- Work to complete -
Reproduce, word for word, the records below from their first line through the line containing "scientific name: Ehretia laevis", including both ends.

[Saved data entries]
##########

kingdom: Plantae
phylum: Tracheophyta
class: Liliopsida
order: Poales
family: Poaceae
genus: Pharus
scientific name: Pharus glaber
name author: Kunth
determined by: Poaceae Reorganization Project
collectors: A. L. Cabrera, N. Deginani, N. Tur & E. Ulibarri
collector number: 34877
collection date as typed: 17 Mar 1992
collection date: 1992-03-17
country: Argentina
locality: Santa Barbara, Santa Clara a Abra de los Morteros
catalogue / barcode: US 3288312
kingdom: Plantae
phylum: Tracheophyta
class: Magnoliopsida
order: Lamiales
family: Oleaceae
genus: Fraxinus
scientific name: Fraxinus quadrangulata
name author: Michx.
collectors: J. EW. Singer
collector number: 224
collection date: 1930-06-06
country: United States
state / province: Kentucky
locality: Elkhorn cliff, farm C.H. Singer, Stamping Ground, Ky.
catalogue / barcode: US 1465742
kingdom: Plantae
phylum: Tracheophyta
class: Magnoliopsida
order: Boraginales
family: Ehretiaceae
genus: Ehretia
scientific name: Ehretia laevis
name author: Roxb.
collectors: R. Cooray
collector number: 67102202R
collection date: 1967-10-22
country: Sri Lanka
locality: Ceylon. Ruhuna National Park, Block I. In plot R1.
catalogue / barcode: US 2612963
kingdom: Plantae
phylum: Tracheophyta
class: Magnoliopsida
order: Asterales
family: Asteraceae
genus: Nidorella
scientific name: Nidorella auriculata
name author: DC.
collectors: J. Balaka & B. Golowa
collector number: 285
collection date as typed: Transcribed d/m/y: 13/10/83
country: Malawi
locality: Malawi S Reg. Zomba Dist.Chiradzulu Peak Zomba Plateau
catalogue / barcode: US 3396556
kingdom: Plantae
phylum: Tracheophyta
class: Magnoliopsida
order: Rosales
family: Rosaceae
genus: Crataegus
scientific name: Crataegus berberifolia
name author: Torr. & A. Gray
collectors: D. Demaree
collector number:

##########

- Worked solution -
kingdom: Plantae
phylum: Tracheophyta
class: Liliopsida
order: Poales
family: Poaceae
genus: Pharus
scientific name: Pharus glaber
name author: Kunth
determined by: Poaceae Reorganization Project
collectors: A. L. Cabrera, N. Deginani, N. Tur & E. Ulibarri
collector number: 34877
collection date as typed: 17 Mar 1992
collection date: 1992-03-17
country: Argentina
locality: Santa Barbara, Santa Clara a Abra de los Morteros
catalogue / barcode: US 3288312
kingdom: Plantae
phylum: Tracheophyta
class: Magnoliopsida
order: Lamiales
family: Oleaceae
genus: Fraxinus
scientific name: Fraxinus quadrangulata
name author: Michx.
collectors: J. EW. Singer
collector number: 224
collection date: 1930-06-06
country: United States
state / province: Kentucky
locality: Elkhorn cliff, farm C.H. Singer, Stamping Ground, Ky.
catalogue / barcode: US 1465742
kingdom: Plantae
phylum: Tracheophyta
class: Magnoliopsida
order: Boraginales
family: Ehretiaceae
genus: Ehretia
scientific name: Ehretia laevis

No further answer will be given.